The jokes about Dubya's stupidity, the Middle East, and Tony Blair were all clearly dated, and even if the general tropes were the same the particulars were sufficiently different to evoke the rough season in which the episode was filmed. But the Canadian jokes were almost entirely applicable to any period under Chretien's reign, and, if you substituted Martin, to today. Air Canada? Bankrupt, incompetent, on the brink of collapse without more taxpayer's money. The Liberals? Corrupt, openly robbing the taxpayer and laughing about it. The politicians right of the Liberals (alright, I admit, their name changes help to date the show too)?
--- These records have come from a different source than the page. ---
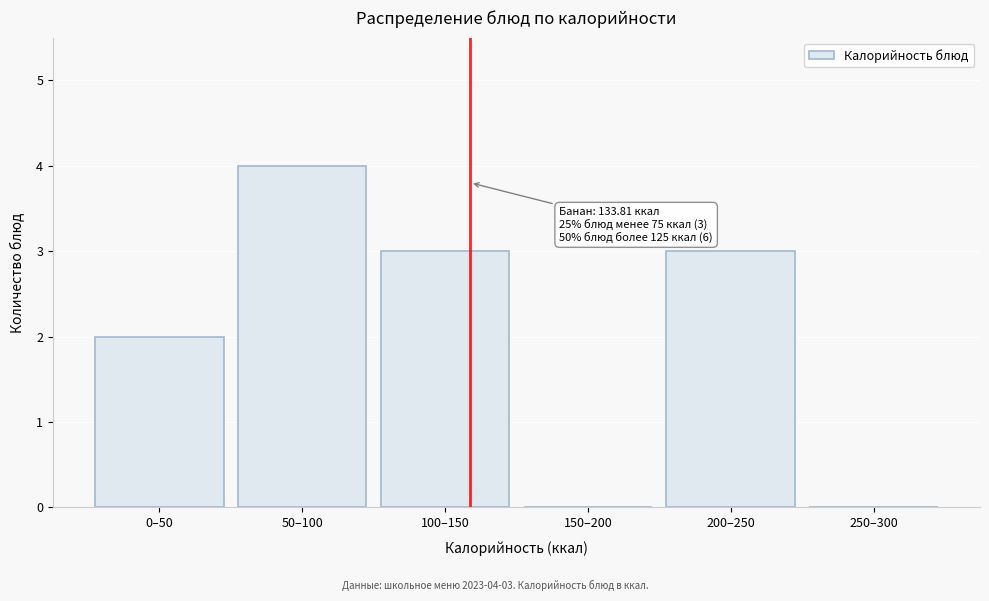

Reading left to right, extract all data points from this chart.

0–50=2	50–100=4	100–150=3	150–200=0	200–250=3	250–300=0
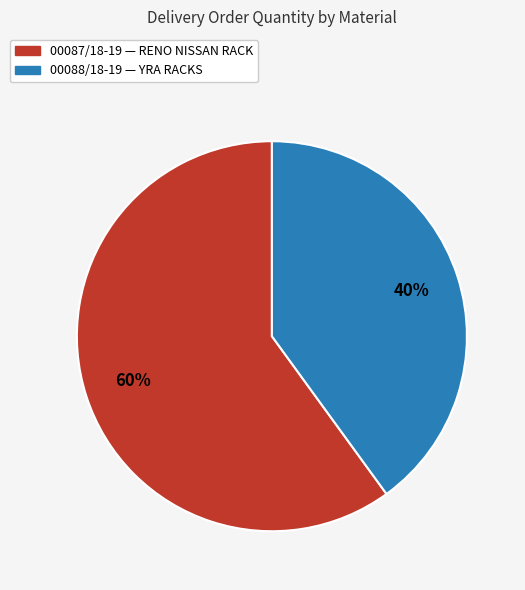

To the nearest percent, what is the average slice percentage?

50%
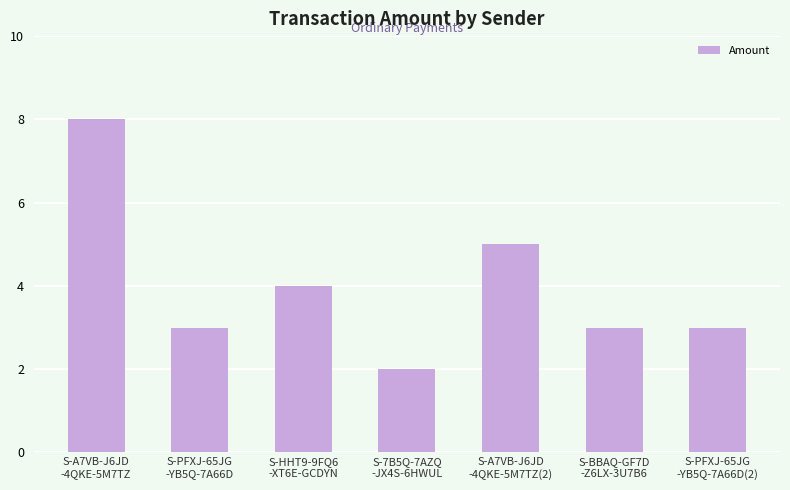

What is the value of the 7th bar from the left?

3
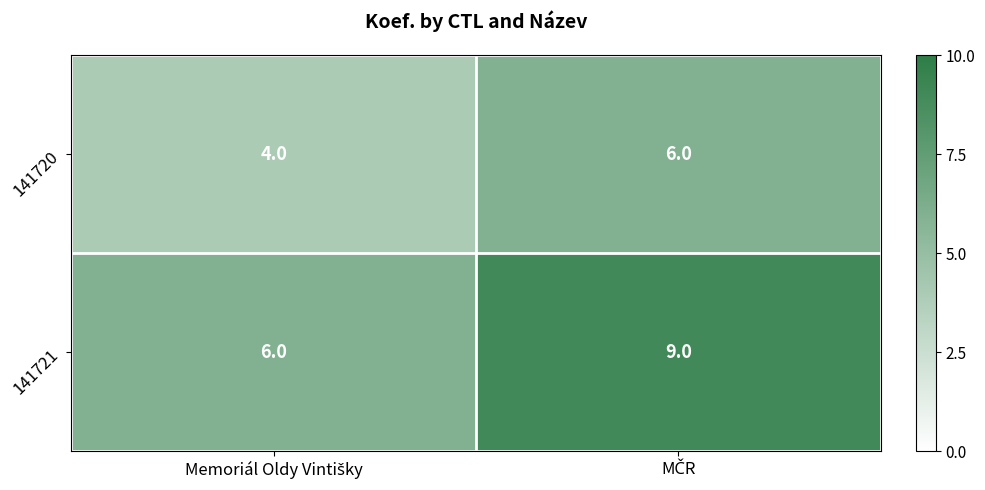

Reading left to right, list all the values displayed in this chart.

141720: 4	6
141721: 6	9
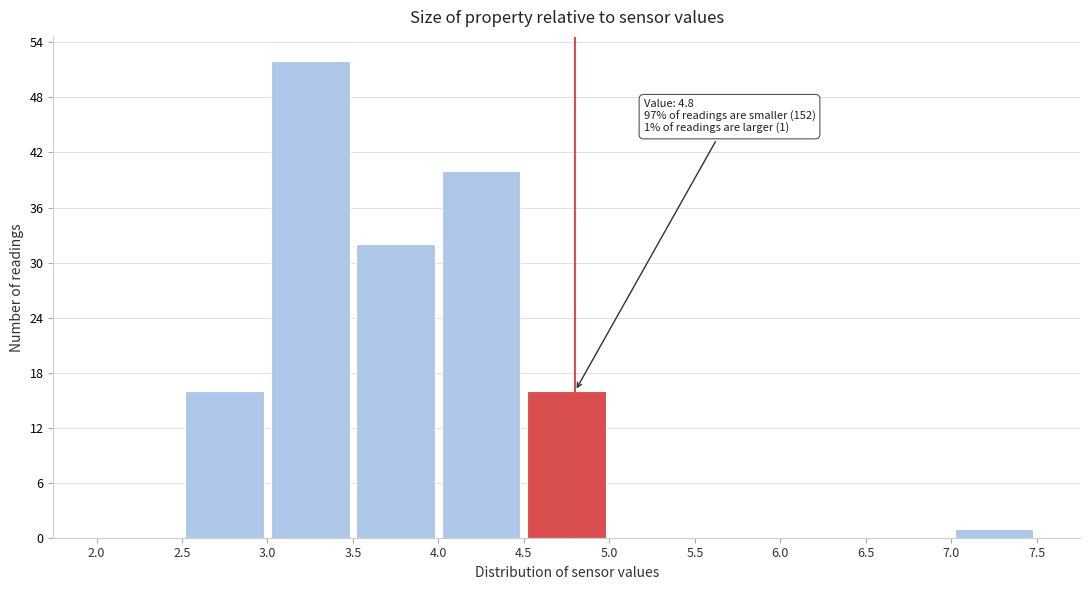

Which range on the x-axis has the tallest bar?

3.0 to 3.5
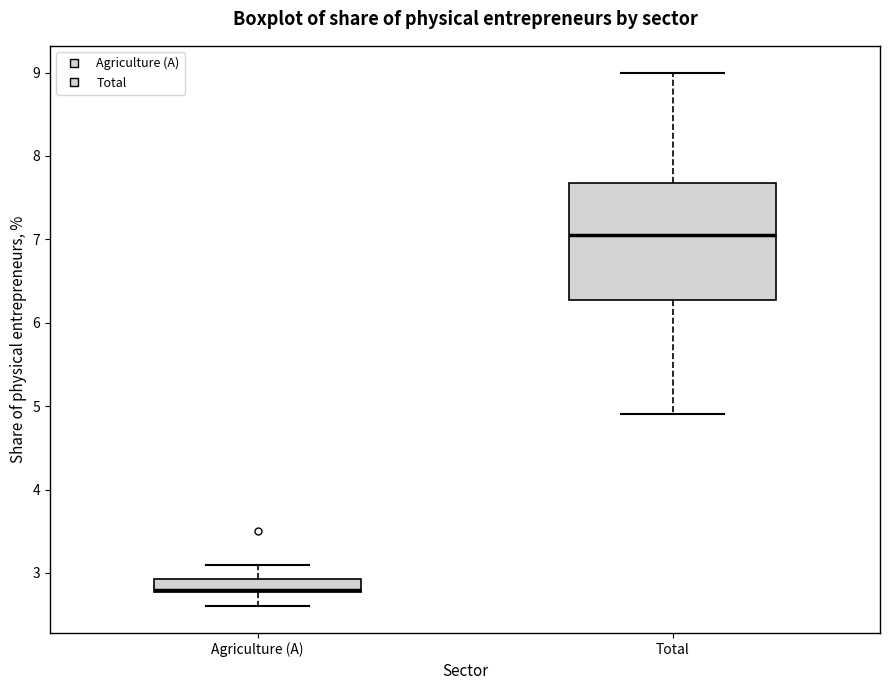

Where is the lower edge of the box for Total on the y-axis? The values are not printed on the chart, so give them approximately, as read against the axis.

6.3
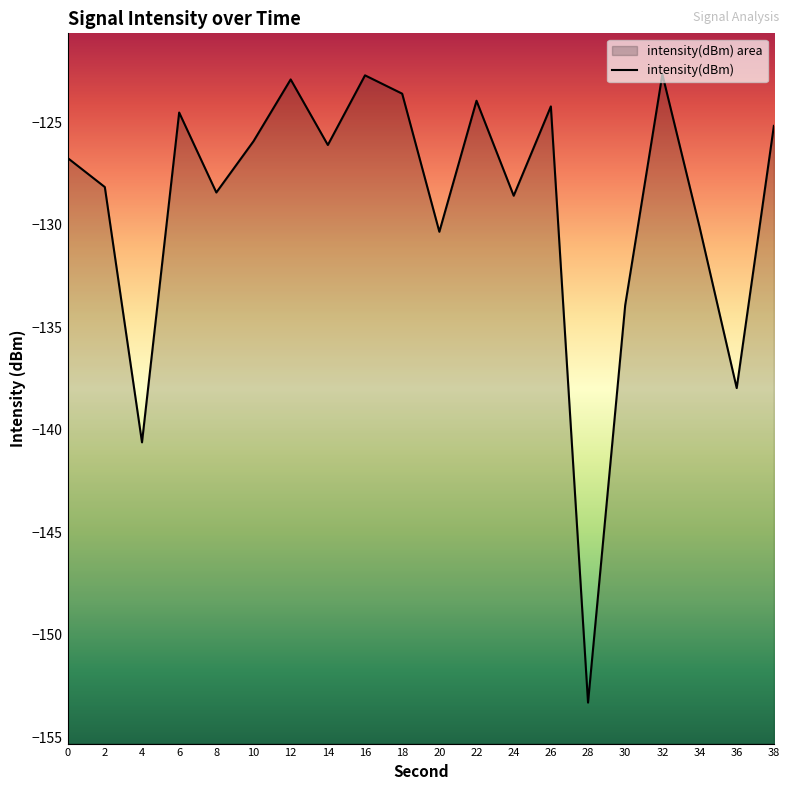

How many distinct data groups are displayed?

1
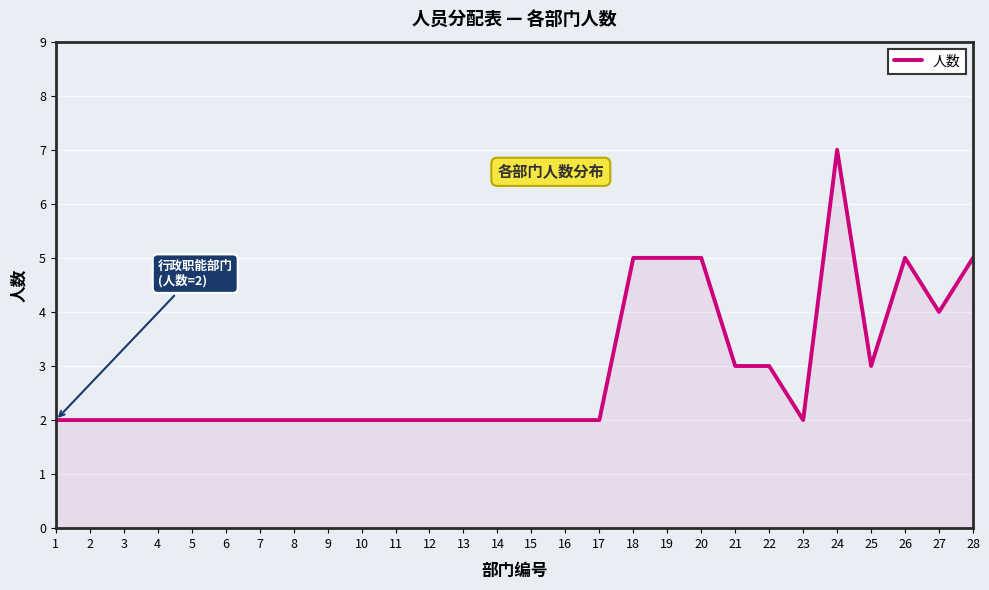

What is the difference between the maximum and minimum values?

5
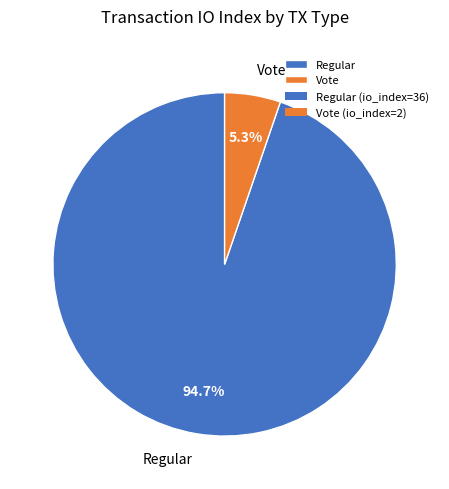

What is the smallest slice in the pie chart?

Vote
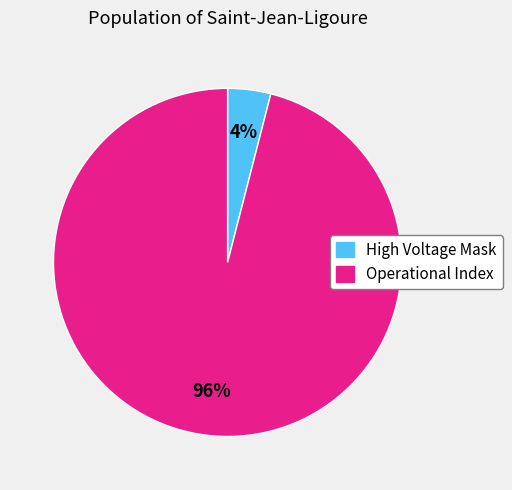

Between Operational Index and High Voltage Mask, which is larger?

Operational Index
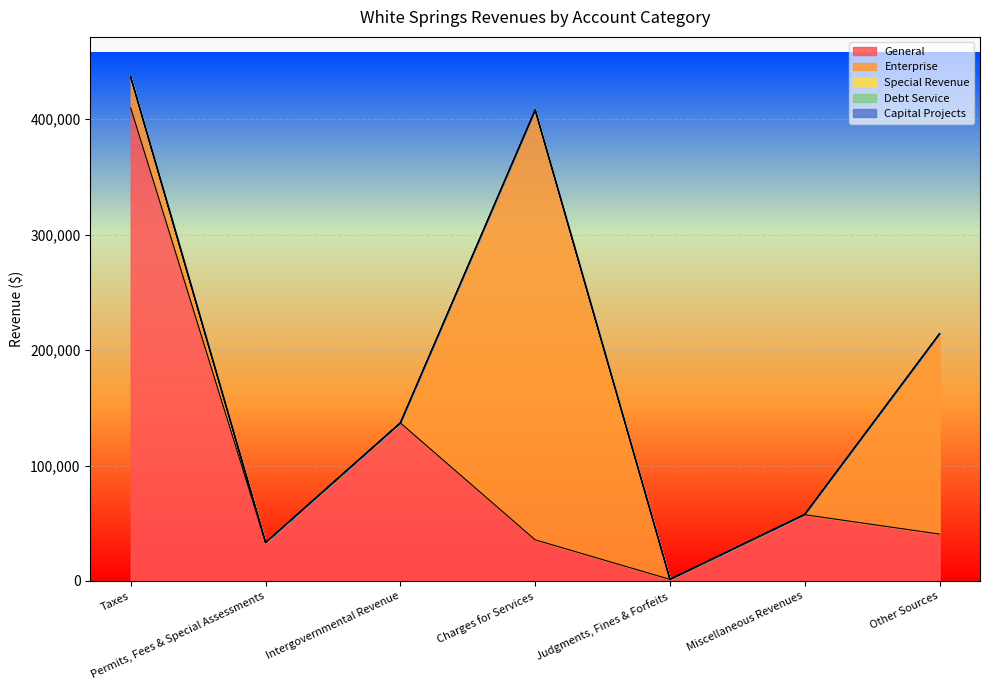

Which has a higher value, Charges for Services or Permits, Fees & Special Assessments?

Charges for Services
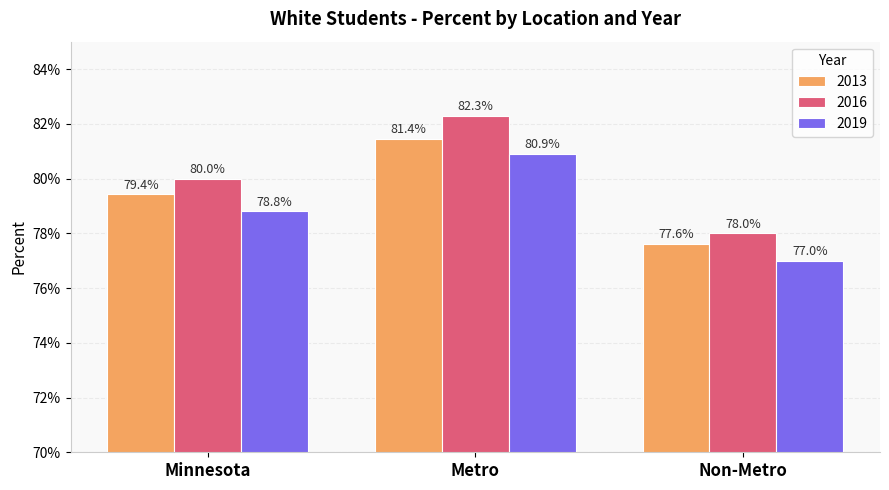

At which category is the sum across all series the highest?

Metro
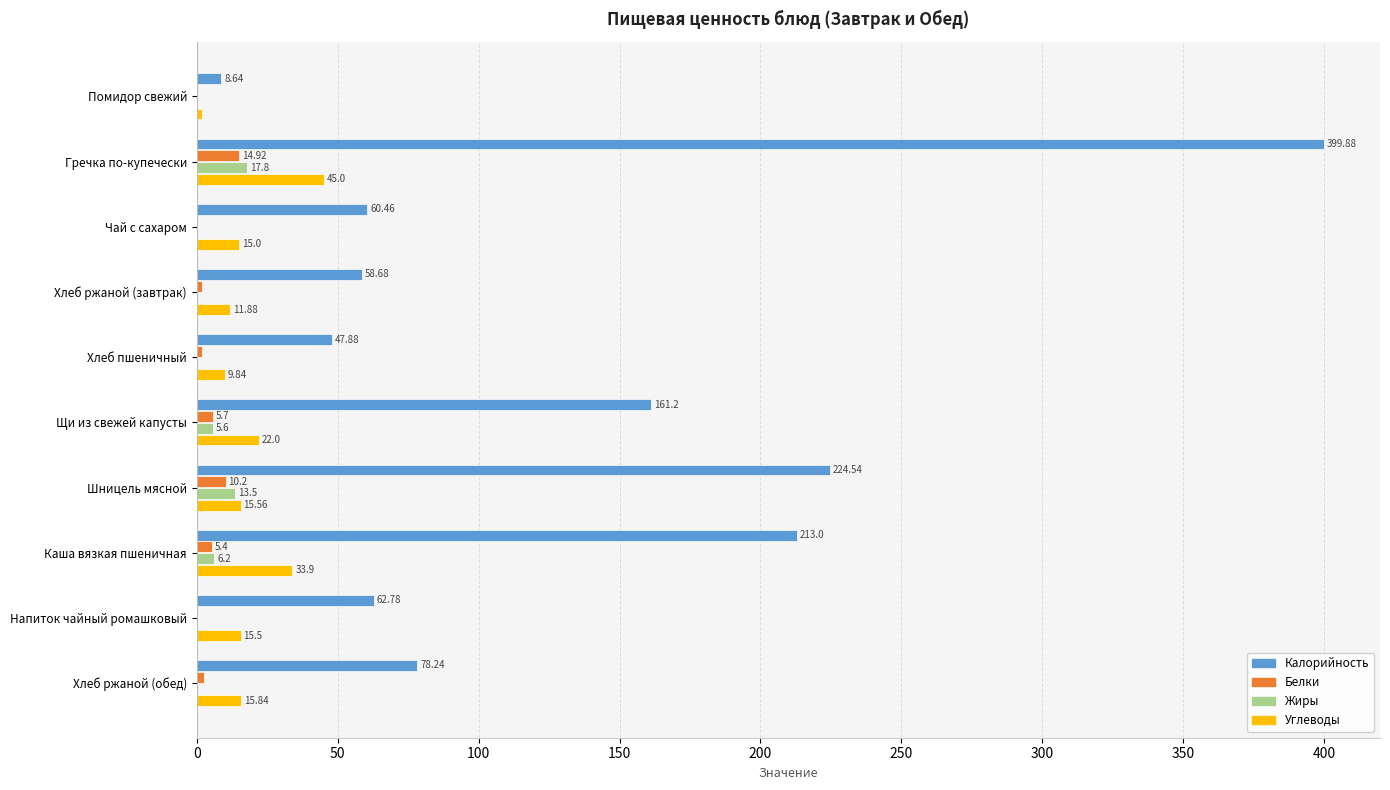

Where is Углеводы nearest to the value 23?

Щи из свежей капусты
Some good ideas, but too disorganized ever to gain power, and besides, isn't it a bit unCanadian to be conservative? The script never changes.
This is deeply depressing. But at least, perhaps, we can cut the CBC's funding, and they can just rerun all their programming on a 6 week rotation. It would take years for anybody to notice.
Cynthia Ozick, a writer with whose politics I seldom agree, has written a tremendous essay on modern Jew-hatred (a term I prefer to the sterile and euphemistic antisemitism). It's almost, but not quite, enough to make me wish Edward Said were alive to read it.
One definition of political corruption is the unwillingness to distinguish between the public interest and those of your own party or pocket. The corruption that has soaked deep into the marrow of the Liberal party is on display this week in Winnipeg. There the flamboyant mayor Glen Murray is being courted to run as a Grit candidate in the next federal election. A suitably safe seat must be found for him, but where? All eyes turn to the Charleswood-St James constituency currently held by undistinguished backbencher John Harvard.
Harvard is said to be willing to step down for Murray but only for a price. He is alleged to want a patronage appointment but is afraid that if the Liberals lose the election they will not be in a position to pay him off -- therefore the pork must be delivered immediately. What of the lieutenant-governorship, some party functionary cries. It is merely our province's highest honour, the vice-regent of our dread sovereign and the cornerstone of our democracy -- the perfect plum for an aging hack looking for a quick escape from a seat will likely go Conservative next time around.
This shabby bargain may not come off. Murray is desperate for a Martin cabinet post but he is canny enough to realize that this may not be the time nor the riding to attempt the jump to Ottawa. In a perfect world Harvey would be promised the job, Murray would resign the mayoralty to run federally and both drones would be unemployed in late June when the Liberals lose the election. A girl can dream, can't she?
The New Yorker exposes Bush's plan to invade France to eliminate their Snails of Mass Destruction. In an unrelated piece of news, Canadian Prime Minister Paul Martin is informed of the plan to invade Norway.
A useful reminder that we should always be happy as civilization crumbles.